_RECORDS FOR THIS TASK_
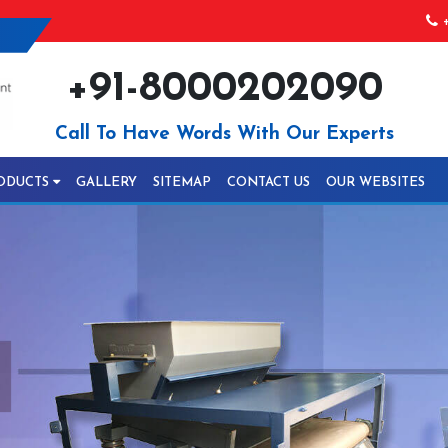
+
+91-8000202090
Call To Have Words With Our Experts
ODUCTS
GALLERY
SITEMAP
CONTACT US
OUR WEBSITES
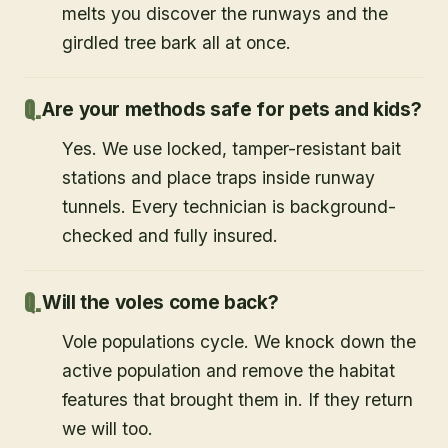
melts you discover the runways and the
girdled tree bark all at once.
Are your methods safe for pets and kids?
Yes. We use locked, tamper-resistant bait
stations and place traps inside runway
tunnels. Every technician is background-
checked and fully insured.
Will the voles come back?
Vole populations cycle. We knock down the
active population and remove the habitat
features that brought them in. If they return
we will too.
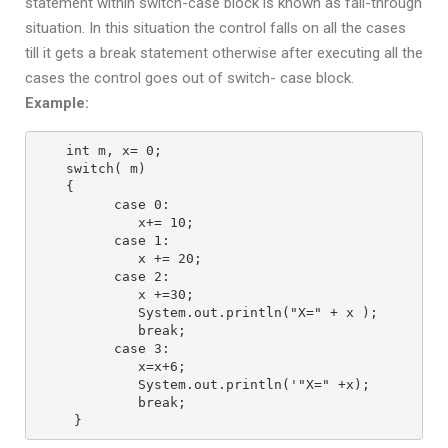
statement within switch-case block is known as fall-through
situation. In this situation the control falls on all the cases
till it gets a break statement otherwise after executing all the
cases the control goes out of switch- case block.
Example:
int m, x= 0;
switch( m)
{
      case 0:
         x+= 10;
      case 1:
         x += 20;
      case 2:
         x +=30;
         System.out.println("X=" + x );
         break;
      case 3:
         x=x+6;
         System.out.println('"X=" +x);
         break;
 } 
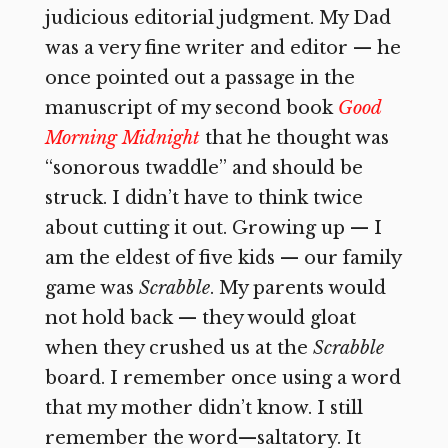
judicious editorial judgment. My Dad
was a very fine writer and editor — he
once pointed out a passage in the
manuscript of my second book
Good
Morning Midnight
that he thought was
“sonorous twaddle” and should be
struck. I didn’t have to think twice
about cutting it out. Growing up — I
am the eldest of five kids — our family
game was
Scrabble
. My parents would
not hold back — they would gloat
when they crushed us at the
Scrabble
board. I remember once using a word
that my mother didn’t know. I still
remember the word—saltatory. It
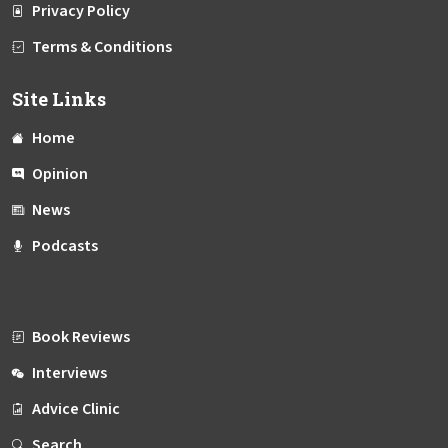
Privacy Policy
Terms & Conditions
Site Links
Home
Opinion
News
Podcasts
Book Reviews
Interviews
Advice Clinic
Search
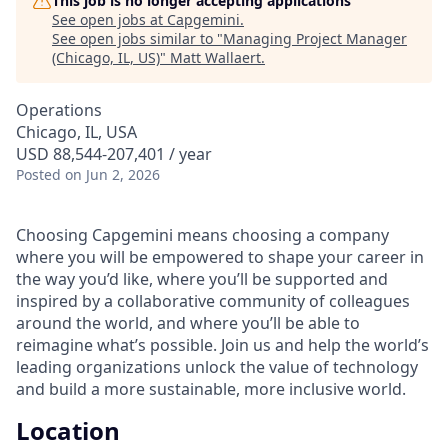
This job is no longer accepting applications
See open jobs at
Capgemini
.
See open jobs similar to "
Managing Project Manager
(Chicago, IL, US)
"
Matt Wallaert
.
Operations
Chicago, IL, USA
USD 88,544-207,401 / year
Posted
on Jun 2, 2026
Choosing Capgemini means choosing a company
where you will be empowered to shape your career in
the way you’d like, where you’ll be supported and
inspired by a collaborative community of colleagues
around the world, and where you’ll be able to
reimagine what’s possible. Join us and help the world’s
leading organizations unlock the value of technology
and build a more sustainable, more inclusive world.
Location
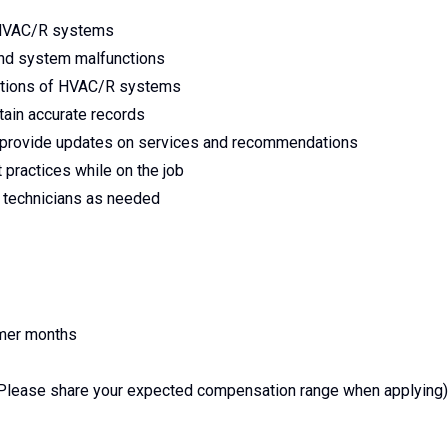
l HVAC/R systems
nd system malfunctions
ctions of HVAC/R systems
tain accurate records
o provide updates on services and recommendations
 practices while on the job
r technicians as needed
mmer months
Please share your expected compensation range when applying)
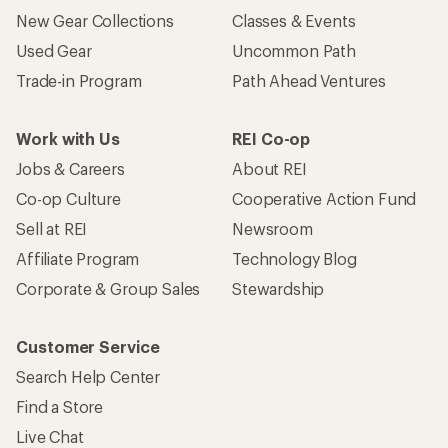
New Gear Collections
Classes & Events
Used Gear
Uncommon Path
Trade-in Program
Path Ahead Ventures
Work with Us
REI Co-op
Jobs & Careers
About REI
Co-op Culture
Cooperative Action Fund
Sell at REI
Newsroom
Affiliate Program
Technology Blog
Corporate & Group Sales
Stewardship
Customer Service
Search Help Center
Find a Store
Live Chat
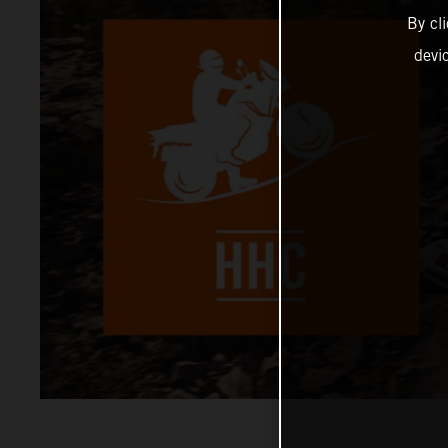
By cl
devi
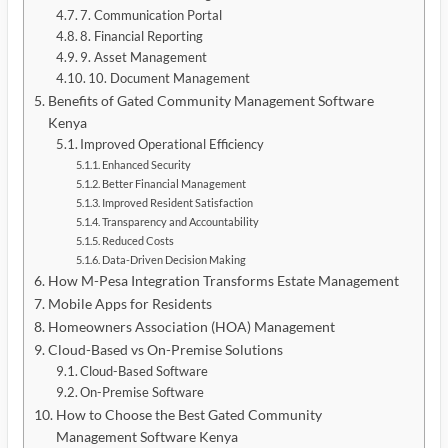
7. Communication Portal
8. Financial Reporting
9. Asset Management
10. Document Management
Benefits of Gated Community Management Software
Kenya
Improved Operational Efficiency
Enhanced Security
Better Financial Management
Improved Resident Satisfaction
Transparency and Accountability
Reduced Costs
Data-Driven Decision Making
How M-Pesa Integration Transforms Estate Management
Mobile Apps for Residents
Homeowners Association (HOA) Management
Cloud-Based vs On-Premise Solutions
Cloud-Based Software
On-Premise Software
How to Choose the Best Gated Community
Management Software Kenya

_PROBLEM REQUIREMENTS_
Update the lines from the one containing "7. Communication Portal" through the end of the data, inclusive, by changing "Mobile Apps" to "Smartphone Apps" and keeping everything else the same. Give only those lines.

_TASK RESPONSE_
7. Communication Portal
8. Financial Reporting
9. Asset Management
10. Document Management
Benefits of Gated Community Management Software
Kenya
Improved Operational Efficiency
Enhanced Security
Better Financial Management
Improved Resident Satisfaction
Transparency and Accountability
Reduced Costs
Data-Driven Decision Making
How M-Pesa Integration Transforms Estate Management
Smartphone Apps for Residents
Homeowners Association (HOA) Management
Cloud-Based vs On-Premise Solutions
Cloud-Based Software
On-Premise Software
How to Choose the Best Gated Community
Management Software Kenya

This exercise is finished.